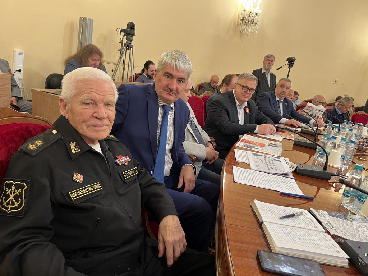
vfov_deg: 53.1
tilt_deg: -14.6
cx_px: 184
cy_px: 138
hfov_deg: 67.3
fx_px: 276
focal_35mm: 26
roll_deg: -9.7
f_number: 1.6
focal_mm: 5.1
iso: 80
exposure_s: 1/50
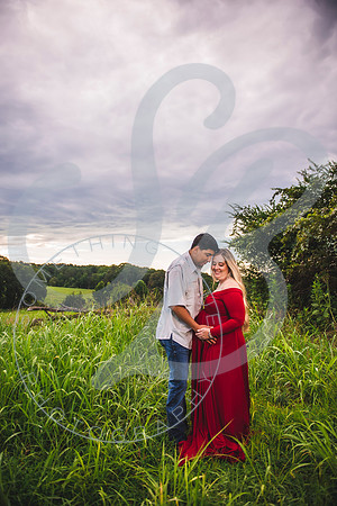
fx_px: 337
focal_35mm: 24
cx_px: 168
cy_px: 253
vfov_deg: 73.7
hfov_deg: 53.1
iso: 100
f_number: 2.8
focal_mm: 24
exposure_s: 1/500
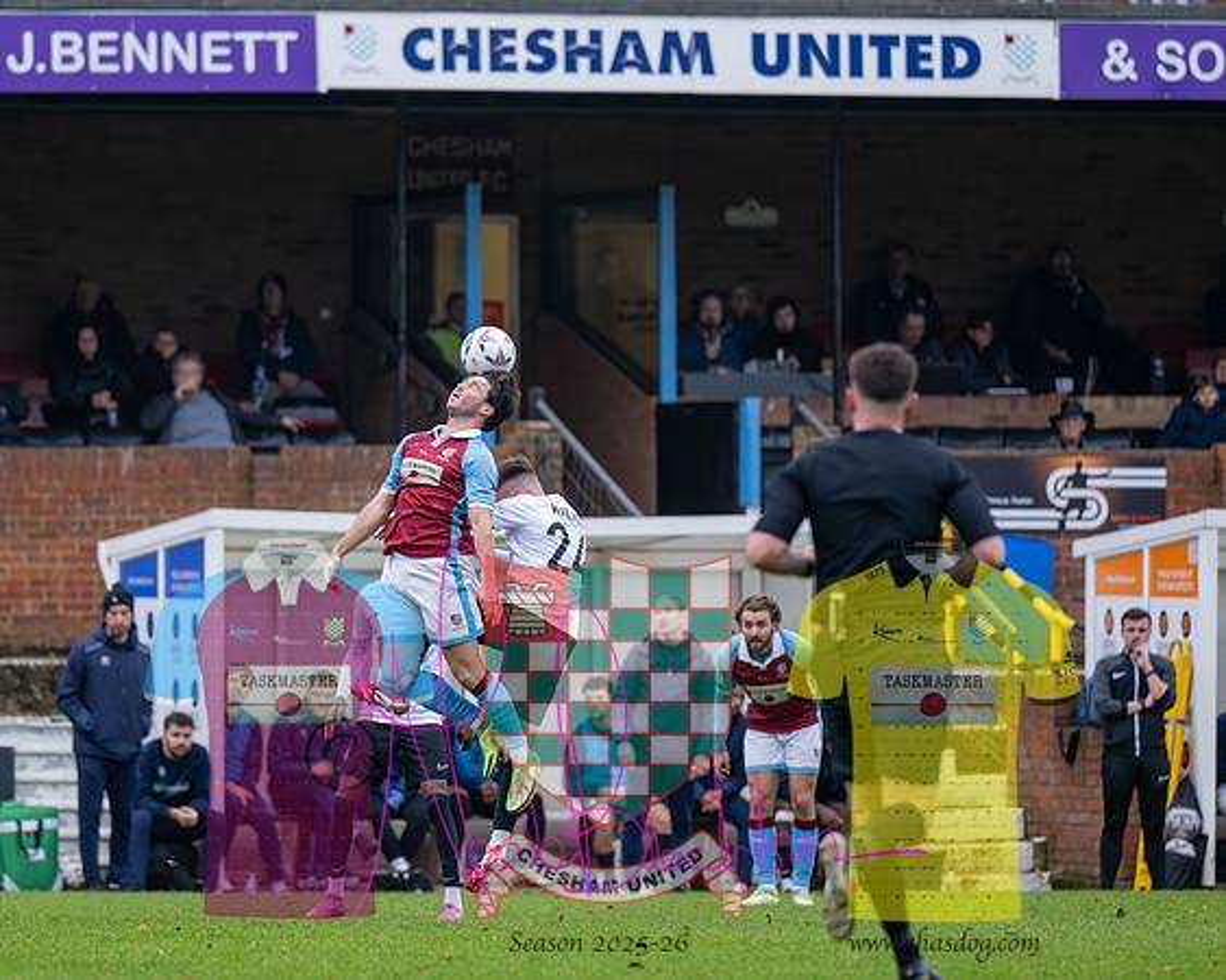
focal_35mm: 355
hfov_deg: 5.5
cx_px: 523
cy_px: 486
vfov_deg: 4.4
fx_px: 12876
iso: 1600
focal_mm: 200
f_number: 2.8
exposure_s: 1/1000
★ ★ ★ ★
▶ [TASK DIRECTIONS]:
Restate the data word for word and exclude every picture.

▶ [RESULT OF THE EXERCISE]:
vfov_deg: 53.1
tilt_deg: -14.6
cx_px: 184
cy_px: 138
hfov_deg: 67.3
fx_px: 276
focal_35mm: 26
roll_deg: -9.7
f_number: 1.6
focal_mm: 5.1
iso: 80
exposure_s: 1/50
fx_px: 337
focal_35mm: 24
cx_px: 168
cy_px: 253
vfov_deg: 73.7
hfov_deg: 53.1
iso: 100
f_number: 2.8
focal_mm: 24
exposure_s: 1/500
focal_35mm: 355
hfov_deg: 5.5
cx_px: 523
cy_px: 486
vfov_deg: 4.4
fx_px: 12876
iso: 1600
focal_mm: 200
f_number: 2.8
exposure_s: 1/1000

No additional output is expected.